# Record extracts

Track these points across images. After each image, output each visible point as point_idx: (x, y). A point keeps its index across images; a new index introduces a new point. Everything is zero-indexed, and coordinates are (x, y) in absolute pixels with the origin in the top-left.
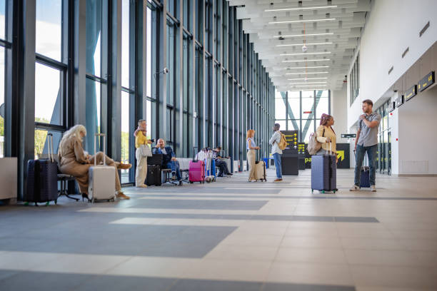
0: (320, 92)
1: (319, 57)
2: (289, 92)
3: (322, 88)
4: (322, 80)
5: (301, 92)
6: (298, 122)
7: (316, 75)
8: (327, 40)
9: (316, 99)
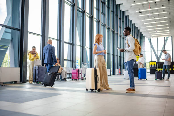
0: (167, 38)
1: (162, 20)
2: (152, 38)
3: (168, 35)
4: (167, 32)
5: (158, 38)
6: (157, 52)
7: (163, 30)
8: (164, 11)
9: (165, 41)
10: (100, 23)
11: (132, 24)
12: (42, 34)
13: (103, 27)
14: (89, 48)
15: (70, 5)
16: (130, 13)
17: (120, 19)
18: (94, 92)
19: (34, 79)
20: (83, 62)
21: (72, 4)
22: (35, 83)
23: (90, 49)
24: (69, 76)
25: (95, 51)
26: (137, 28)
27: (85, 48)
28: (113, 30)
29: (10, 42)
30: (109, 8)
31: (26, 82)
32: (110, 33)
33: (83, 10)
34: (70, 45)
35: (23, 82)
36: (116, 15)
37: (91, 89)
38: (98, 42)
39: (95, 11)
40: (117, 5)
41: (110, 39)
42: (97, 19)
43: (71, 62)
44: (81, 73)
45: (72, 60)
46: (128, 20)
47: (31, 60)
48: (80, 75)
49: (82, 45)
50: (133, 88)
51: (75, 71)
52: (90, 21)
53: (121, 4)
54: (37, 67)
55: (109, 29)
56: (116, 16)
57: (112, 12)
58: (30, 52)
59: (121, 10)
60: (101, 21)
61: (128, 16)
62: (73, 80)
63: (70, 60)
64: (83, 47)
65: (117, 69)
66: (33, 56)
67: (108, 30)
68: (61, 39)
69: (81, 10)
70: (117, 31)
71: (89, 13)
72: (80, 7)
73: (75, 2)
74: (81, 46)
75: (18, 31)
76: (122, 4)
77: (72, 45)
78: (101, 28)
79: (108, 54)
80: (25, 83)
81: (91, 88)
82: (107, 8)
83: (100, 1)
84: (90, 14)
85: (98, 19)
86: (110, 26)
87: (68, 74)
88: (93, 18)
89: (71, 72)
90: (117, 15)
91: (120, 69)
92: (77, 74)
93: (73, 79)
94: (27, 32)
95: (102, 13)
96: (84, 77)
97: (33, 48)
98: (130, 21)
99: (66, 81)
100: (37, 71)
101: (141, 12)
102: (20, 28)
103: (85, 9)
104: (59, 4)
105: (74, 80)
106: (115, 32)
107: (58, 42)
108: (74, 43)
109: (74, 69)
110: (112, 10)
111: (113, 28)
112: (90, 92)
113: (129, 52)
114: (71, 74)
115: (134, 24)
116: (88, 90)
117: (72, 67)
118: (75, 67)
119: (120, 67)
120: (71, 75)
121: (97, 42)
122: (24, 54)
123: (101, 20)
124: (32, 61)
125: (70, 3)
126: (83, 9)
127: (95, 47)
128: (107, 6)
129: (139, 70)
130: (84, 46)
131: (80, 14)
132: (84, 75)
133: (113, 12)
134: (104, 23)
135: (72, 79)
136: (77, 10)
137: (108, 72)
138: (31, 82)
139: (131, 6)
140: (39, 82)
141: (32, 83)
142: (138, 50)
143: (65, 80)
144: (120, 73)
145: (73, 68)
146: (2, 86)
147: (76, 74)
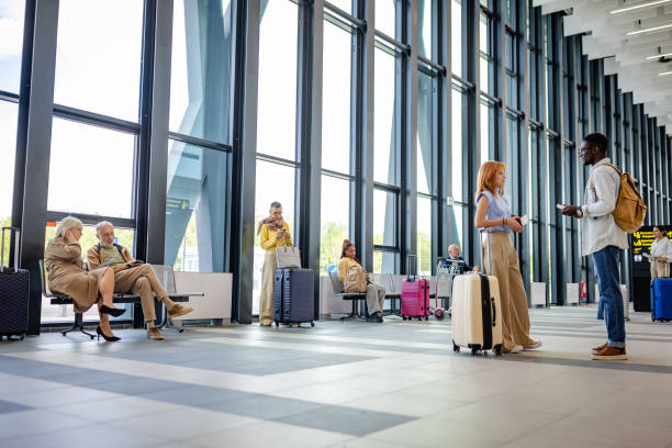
10: (504, 111)
11: (634, 107)
12: (299, 161)
13: (515, 124)
14: (464, 205)
15: (393, 53)
16: (622, 64)
17: (582, 88)
18: (480, 355)
19: (277, 312)
20: (440, 254)
21: (400, 51)
22: (281, 326)
23: (466, 209)
24: (393, 304)
25: (482, 216)
26: (655, 119)
27: (449, 203)
28: (556, 134)
29: (199, 187)
30: (537, 51)
31: (250, 323)
32: (541, 147)
33: (439, 66)
34: (392, 195)
35: (241, 323)
36: (564, 76)
37: (469, 346)
38: (490, 185)
39: (484, 67)
40: (569, 38)
41: (541, 168)
42: (492, 94)
43: (398, 255)
44: (433, 297)
45: (402, 248)
46: (617, 91)
47: (268, 249)
48: (432, 302)
49: (435, 194)
50: (619, 345)
51: (414, 287)
52: (466, 104)
53: (584, 34)
54: (286, 270)
55: (538, 130)
56: (566, 80)
57: (551, 67)
58: (264, 222)
59: (586, 56)
60: (506, 102)
61: (616, 76)
62: (405, 319)
63: (394, 249)
64: (439, 199)
65: (573, 282)
66: (273, 235)
67: (535, 134)
68: (365, 175)
69: (433, 66)
70: (571, 136)
71: (460, 76)
72: (428, 57)
73: (409, 42)
74: (433, 198)
75: (224, 154)
76: (590, 33)
77: (401, 193)
78: (508, 126)
79: (536, 225)
80: (249, 326)
81: (471, 342)
82: (528, 51)
83: (503, 29)
84: (466, 81)
85: (496, 94)
86: (541, 120)
87: (387, 297)
88: (477, 91)
89: (398, 292)
90: (570, 78)
91: (583, 281)
92: (419, 296)
93: (407, 315)
94: (254, 155)
95: (510, 73)
96: (447, 308)
97: (274, 208)
98: (625, 95)
99: (381, 321)
100: (287, 283)
101: (668, 60)
102: (231, 144)
103: (445, 63)
104: (355, 53)
105: (410, 319)
106: (564, 140)
107: (354, 183)
108: (409, 187)
109: (409, 280)
110: (551, 59)
111: (555, 125)
112: (466, 354)
113: (595, 218)
114: (399, 297)
115: (642, 105)
116: (462, 349)
117: (403, 272)
118: (414, 272)
119: (584, 274)
120: (398, 301)
121: (487, 187)
122: (244, 229)
123: (509, 99)
124: (270, 252)
125: (393, 47)
126: (440, 62)
127: (483, 206)
128: (530, 44)
129: (653, 286)
130: (444, 196)
131: (429, 83)
132: (447, 302)
133: (554, 64)
134: (519, 108)
135: (403, 316)
136: (419, 69)
137: (538, 292)
138: (266, 322)
139: (627, 40)
140: (294, 322)
141: (270, 325)
142: (632, 215)
143: (376, 318)
144: (585, 299)
145: (405, 278)
146: (181, 331)
147: (416, 299)
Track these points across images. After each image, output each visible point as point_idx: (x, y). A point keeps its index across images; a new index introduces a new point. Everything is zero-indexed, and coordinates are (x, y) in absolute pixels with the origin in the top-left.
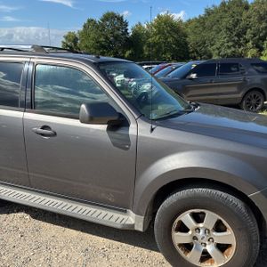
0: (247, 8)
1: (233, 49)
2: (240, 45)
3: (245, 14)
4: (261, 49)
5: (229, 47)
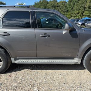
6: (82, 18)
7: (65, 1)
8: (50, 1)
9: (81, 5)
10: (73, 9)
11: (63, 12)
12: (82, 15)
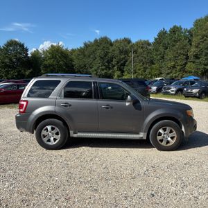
0: (111, 44)
1: (105, 71)
2: (110, 69)
3: (111, 49)
4: (123, 72)
5: (103, 70)
6: (182, 77)
7: (148, 41)
8: (117, 41)
9: (179, 52)
10: (163, 58)
11: (143, 64)
12: (183, 70)
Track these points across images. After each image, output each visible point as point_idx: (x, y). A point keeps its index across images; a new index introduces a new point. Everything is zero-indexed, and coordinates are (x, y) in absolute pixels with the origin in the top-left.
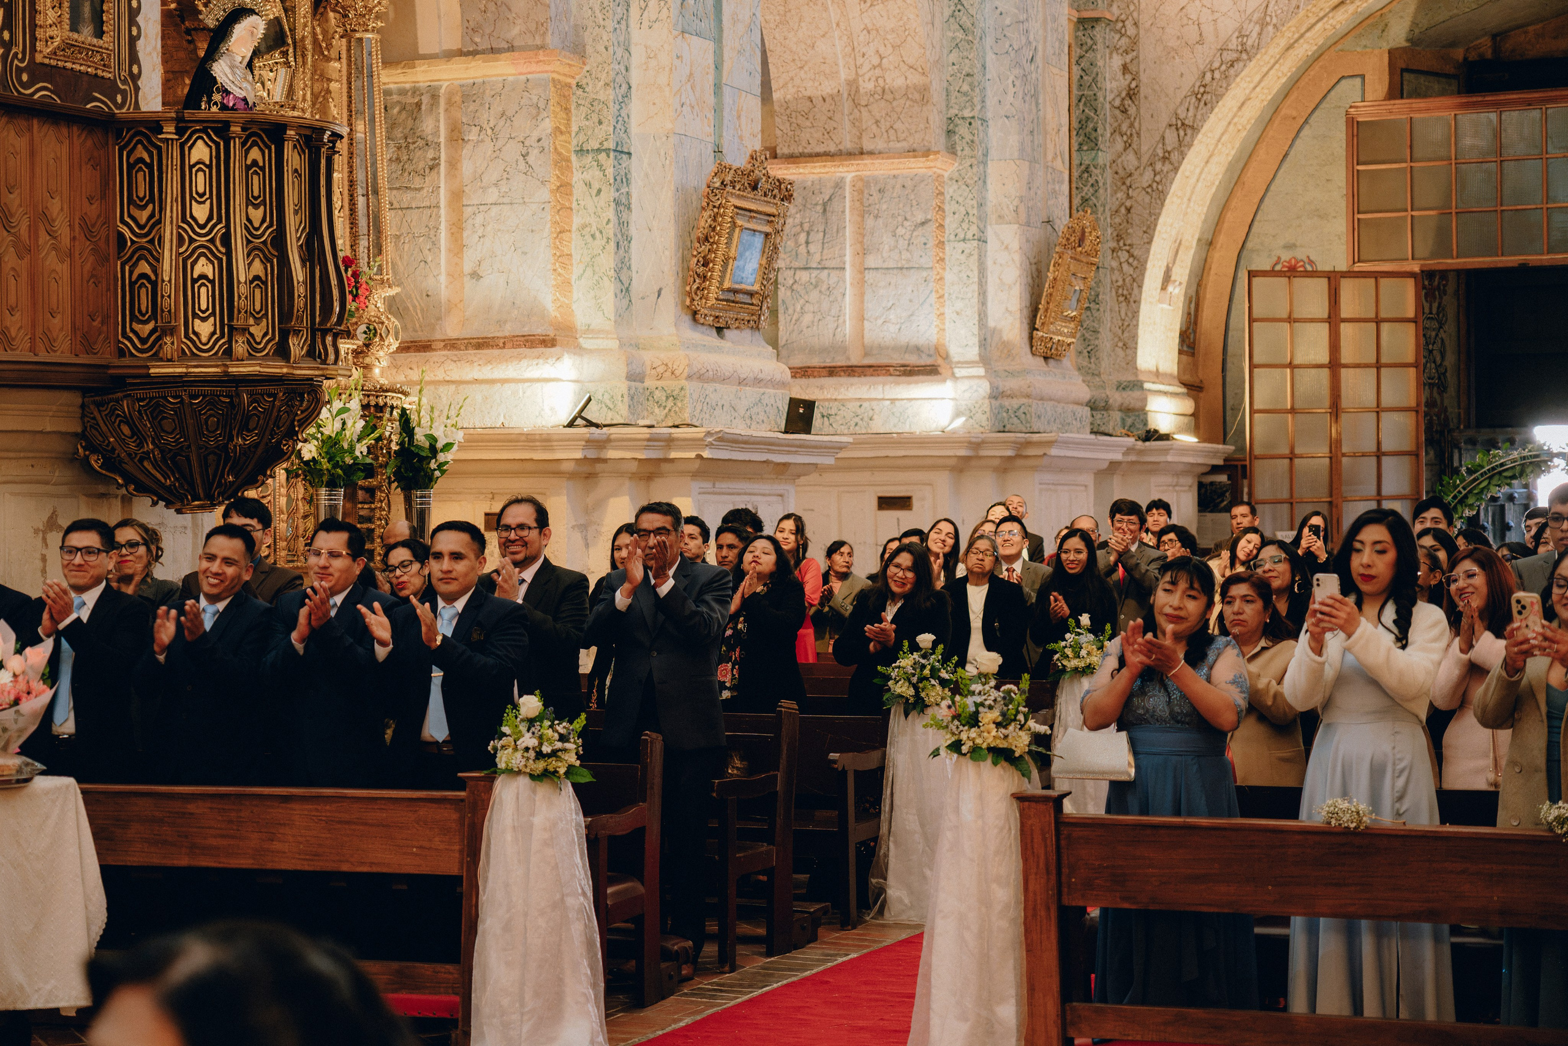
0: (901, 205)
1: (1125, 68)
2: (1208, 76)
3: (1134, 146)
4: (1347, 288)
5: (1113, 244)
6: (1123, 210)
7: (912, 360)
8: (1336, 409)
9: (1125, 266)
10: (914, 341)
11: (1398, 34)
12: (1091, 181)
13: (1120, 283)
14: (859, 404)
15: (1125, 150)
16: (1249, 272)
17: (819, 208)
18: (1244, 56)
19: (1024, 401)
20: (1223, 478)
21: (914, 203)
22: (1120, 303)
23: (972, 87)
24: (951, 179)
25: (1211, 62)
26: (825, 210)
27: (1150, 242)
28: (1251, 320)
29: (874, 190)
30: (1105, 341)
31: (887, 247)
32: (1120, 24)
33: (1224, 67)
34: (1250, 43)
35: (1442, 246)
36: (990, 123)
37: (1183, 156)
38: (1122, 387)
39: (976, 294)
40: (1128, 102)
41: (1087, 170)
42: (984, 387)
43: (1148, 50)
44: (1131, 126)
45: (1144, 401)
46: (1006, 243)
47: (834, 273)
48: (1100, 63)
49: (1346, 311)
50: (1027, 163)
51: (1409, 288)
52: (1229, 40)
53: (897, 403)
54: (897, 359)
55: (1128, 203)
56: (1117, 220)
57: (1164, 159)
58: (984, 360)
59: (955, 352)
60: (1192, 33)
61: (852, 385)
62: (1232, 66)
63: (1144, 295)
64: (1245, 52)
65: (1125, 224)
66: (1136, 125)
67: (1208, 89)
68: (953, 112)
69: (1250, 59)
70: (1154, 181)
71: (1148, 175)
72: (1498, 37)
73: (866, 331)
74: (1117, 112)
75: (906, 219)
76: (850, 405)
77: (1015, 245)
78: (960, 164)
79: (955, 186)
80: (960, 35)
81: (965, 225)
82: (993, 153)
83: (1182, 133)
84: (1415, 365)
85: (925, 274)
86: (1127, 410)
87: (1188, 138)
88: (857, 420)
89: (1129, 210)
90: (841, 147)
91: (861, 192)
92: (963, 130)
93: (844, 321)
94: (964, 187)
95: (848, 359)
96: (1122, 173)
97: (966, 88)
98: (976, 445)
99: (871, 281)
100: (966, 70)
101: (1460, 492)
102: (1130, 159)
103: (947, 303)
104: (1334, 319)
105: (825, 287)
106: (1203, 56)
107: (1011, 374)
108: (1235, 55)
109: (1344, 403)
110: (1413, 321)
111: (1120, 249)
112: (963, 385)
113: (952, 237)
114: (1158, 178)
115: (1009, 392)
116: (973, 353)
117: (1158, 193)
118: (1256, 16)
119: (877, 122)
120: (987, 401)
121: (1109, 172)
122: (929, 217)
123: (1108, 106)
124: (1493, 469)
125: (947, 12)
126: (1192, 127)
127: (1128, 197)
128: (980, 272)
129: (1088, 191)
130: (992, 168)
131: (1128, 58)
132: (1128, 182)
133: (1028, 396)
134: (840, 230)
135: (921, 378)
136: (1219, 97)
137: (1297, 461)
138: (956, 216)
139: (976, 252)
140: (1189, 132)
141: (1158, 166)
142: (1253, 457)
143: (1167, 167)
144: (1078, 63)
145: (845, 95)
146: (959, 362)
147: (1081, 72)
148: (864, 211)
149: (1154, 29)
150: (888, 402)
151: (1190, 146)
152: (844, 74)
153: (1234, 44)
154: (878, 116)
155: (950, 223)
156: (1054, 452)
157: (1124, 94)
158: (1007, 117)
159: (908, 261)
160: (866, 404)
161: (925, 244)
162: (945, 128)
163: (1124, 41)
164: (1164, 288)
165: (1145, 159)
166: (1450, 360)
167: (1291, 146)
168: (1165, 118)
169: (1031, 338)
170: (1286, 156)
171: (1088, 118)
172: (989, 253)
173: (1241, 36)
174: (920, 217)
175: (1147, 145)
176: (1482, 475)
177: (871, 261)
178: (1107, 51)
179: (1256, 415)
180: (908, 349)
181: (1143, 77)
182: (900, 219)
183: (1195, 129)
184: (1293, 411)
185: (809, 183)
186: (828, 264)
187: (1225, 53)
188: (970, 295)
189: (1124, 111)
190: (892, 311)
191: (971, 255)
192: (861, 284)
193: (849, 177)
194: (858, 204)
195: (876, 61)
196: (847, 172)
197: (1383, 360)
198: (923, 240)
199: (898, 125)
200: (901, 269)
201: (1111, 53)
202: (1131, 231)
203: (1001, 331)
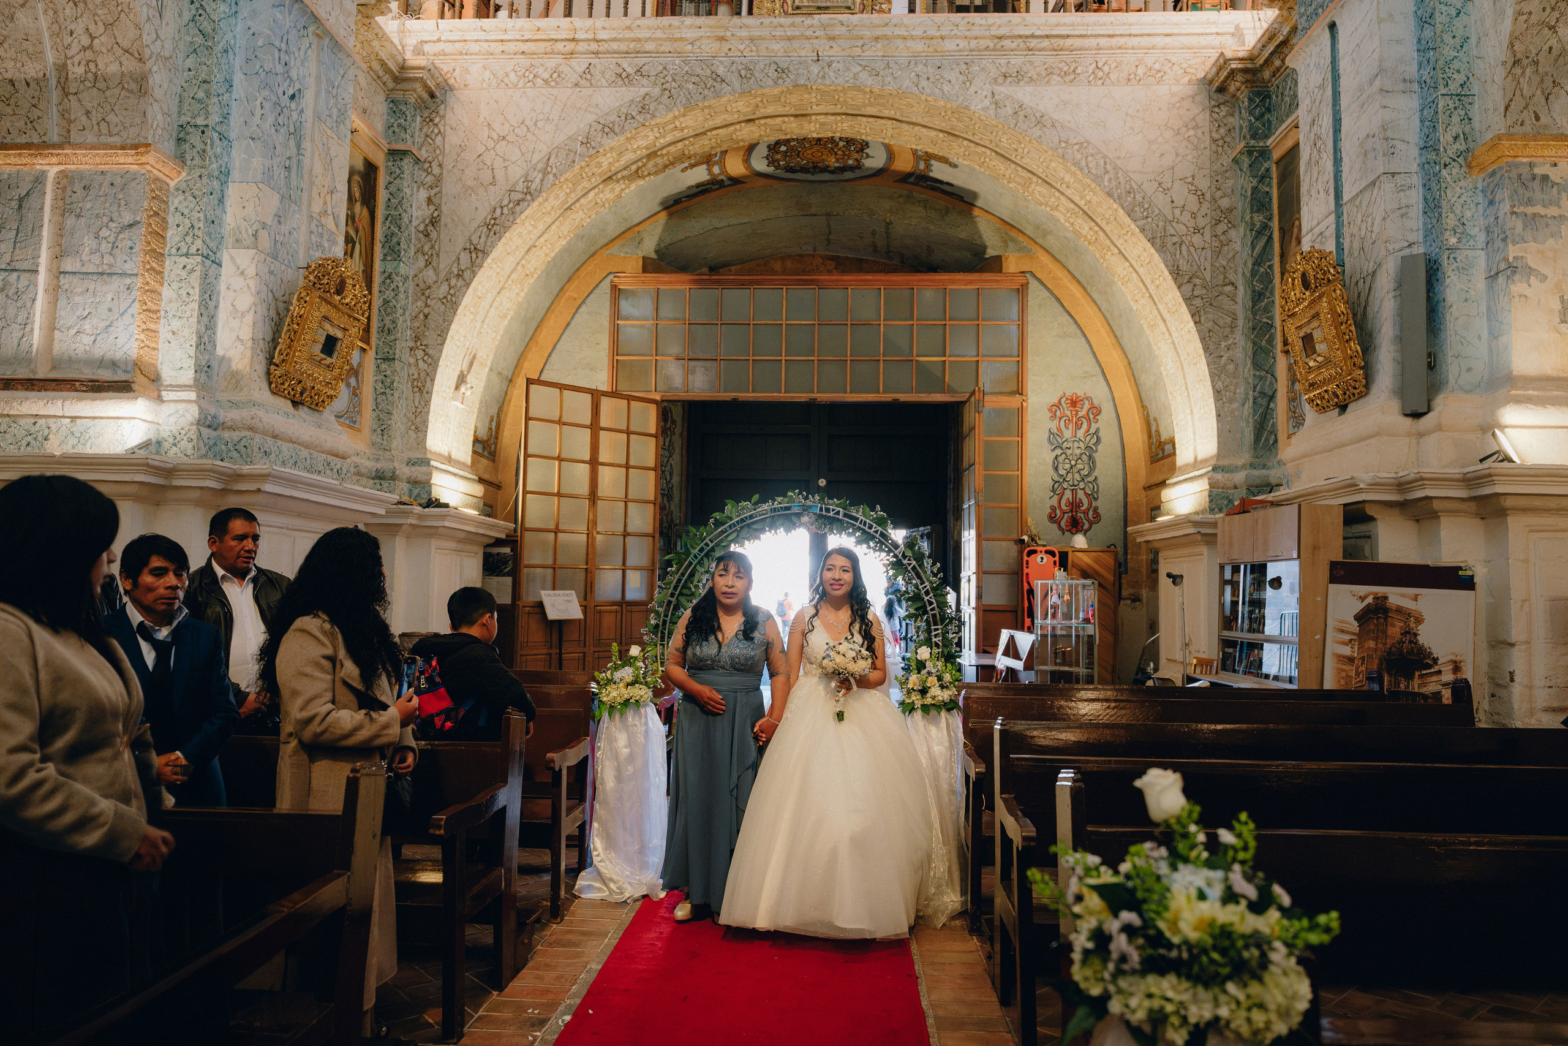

# The task
Rewrite the lines starting at the one containing "10: (100, 23)" and ending at the one containing "31: (250, 323)" as a Markdown table with the columns Number and Text. Number each line, skip blank lines, and leave out the picture lines.

# Exercise response
| Number | Text |
|---|---|
| 1 | 10: (100, 23) |
| 2 | 11: (132, 24) |
| 3 | 12: (42, 34) |
| 4 | 13: (103, 27) |
| 5 | 14: (89, 48) |
| 6 | 15: (70, 5) |
| 7 | 16: (130, 13) |
| 8 | 17: (120, 19) |
| 9 | 18: (94, 92) |
| 10 | 19: (34, 79) |
| 11 | 20: (83, 62) |
| 12 | 21: (72, 4) |
| 13 | 22: (35, 83) |
| 14 | 23: (90, 49) |
| 15 | 24: (69, 76) |
| 16 | 25: (95, 51) |
| 17 | 26: (137, 28) |
| 18 | 27: (85, 48) |
| 19 | 28: (113, 30) |
| 20 | 29: (10, 42) |
| 21 | 30: (109, 8) |
| 22 | 31: (26, 82) |
| 23 | 32: (110, 33) |
| 24 | 33: (83, 10) |
| 25 | 34: (70, 45) |
| 26 | 35: (23, 82) |
| 27 | 36: (116, 15) |
| 28 | 37: (91, 89) |
| 29 | 38: (98, 42) |
| 30 | 39: (95, 11) |
| 31 | 40: (117, 5) |
| 32 | 41: (110, 39) |
| 33 | 42: (97, 19) |
| 34 | 43: (71, 62) |
| 35 | 44: (81, 73) |
| 36 | 45: (72, 60) |
| 37 | 46: (128, 20) |
| 38 | 47: (31, 60) |
| 39 | 48: (80, 75) |
| 40 | 49: (82, 45) |
| 41 | 50: (133, 88) |
| 42 | 51: (75, 71) |
| 43 | 52: (90, 21) |
| 44 | 53: (121, 4) |
| 45 | 54: (37, 67) |
| 46 | 55: (109, 29) |
| 47 | 56: (116, 16) |
| 48 | 57: (112, 12) |
| 49 | 58: (30, 52) |
| 50 | 59: (121, 10) |
| 51 | 60: (101, 21) |
| 52 | 61: (128, 16) |
| 53 | 62: (73, 80) |
| 54 | 63: (70, 60) |
| 55 | 64: (83, 47) |
| 56 | 65: (117, 69) |
| 57 | 66: (33, 56) |
| 58 | 67: (108, 30) |
| 59 | 68: (61, 39) |
| 60 | 69: (81, 10) |
| 61 | 70: (117, 31) |
| 62 | 71: (89, 13) |
| 63 | 72: (80, 7) |
| 64 | 73: (75, 2) |
| 65 | 74: (81, 46) |
| 66 | 75: (18, 31) |
| 67 | 76: (122, 4) |
| 68 | 77: (72, 45) |
| 69 | 78: (101, 28) |
| 70 | 79: (108, 54) |
| 71 | 80: (25, 83) |
| 72 | 81: (91, 88) |
| 73 | 82: (107, 8) |
| 74 | 83: (100, 1) |
| 75 | 84: (90, 14) |
| 76 | 85: (98, 19) |
| 77 | 86: (110, 26) |
| 78 | 87: (68, 74) |
| 79 | 88: (93, 18) |
| 80 | 89: (71, 72) |
| 81 | 90: (117, 15) |
| 82 | 91: (120, 69) |
| 83 | 92: (77, 74) |
| 84 | 93: (73, 79) |
| 85 | 94: (27, 32) |
| 86 | 95: (102, 13) |
| 87 | 96: (84, 77) |
| 88 | 97: (33, 48) |
| 89 | 98: (130, 21) |
| 90 | 99: (66, 81) |
| 91 | 100: (37, 71) |
| 92 | 101: (141, 12) |
| 93 | 102: (20, 28) |
| 94 | 103: (85, 9) |
| 95 | 104: (59, 4) |
| 96 | 105: (74, 80) |
| 97 | 106: (115, 32) |
| 98 | 107: (58, 42) |
| 99 | 108: (74, 43) |
| 100 | 109: (74, 69) |
| 101 | 110: (112, 10) |
| 102 | 111: (113, 28) |
| 103 | 112: (90, 92) |
| 104 | 113: (129, 52) |
| 105 | 114: (71, 74) |
| 106 | 115: (134, 24) |
| 107 | 116: (88, 90) |
| 108 | 117: (72, 67) |
| 109 | 118: (75, 67) |
| 110 | 119: (120, 67) |
| 111 | 120: (71, 75) |
| 112 | 121: (97, 42) |
| 113 | 122: (24, 54) |
| 114 | 123: (101, 20) |
| 115 | 124: (32, 61) |
| 116 | 125: (70, 3) |
| 117 | 126: (83, 9) |
| 118 | 127: (95, 47) |
| 119 | 128: (107, 6) |
| 120 | 129: (139, 70) |
| 121 | 130: (84, 46) |
| 122 | 131: (80, 14) |
| 123 | 132: (84, 75) |
| 124 | 133: (113, 12) |
| 125 | 134: (104, 23) |
| 126 | 135: (72, 79) |
| 127 | 136: (77, 10) |
| 128 | 137: (108, 72) |
| 129 | 138: (31, 82) |
| 130 | 139: (131, 6) |
| 131 | 140: (39, 82) |
| 132 | 141: (32, 83) |
| 133 | 142: (138, 50) |
| 134 | 143: (65, 80) |
| 135 | 144: (120, 73) |
| 136 | 145: (73, 68) |
| 137 | 146: (2, 86) |
| 138 | 147: (76, 74) |
| 139 | 10: (504, 111) |
| 140 | 11: (634, 107) |
| 141 | 12: (299, 161) |
| 142 | 13: (515, 124) |
| 143 | 14: (464, 205) |
| 144 | 15: (393, 53) |
| 145 | 16: (622, 64) |
| 146 | 17: (582, 88) |
| 147 | 18: (480, 355) |
| 148 | 19: (277, 312) |
| 149 | 20: (440, 254) |
| 150 | 21: (400, 51) |
| 151 | 22: (281, 326) |
| 152 | 23: (466, 209) |
| 153 | 24: (393, 304) |
| 154 | 25: (482, 216) |
| 155 | 26: (655, 119) |
| 156 | 27: (449, 203) |
| 157 | 28: (556, 134) |
| 158 | 29: (199, 187) |
| 159 | 30: (537, 51) |
| 160 | 31: (250, 323) |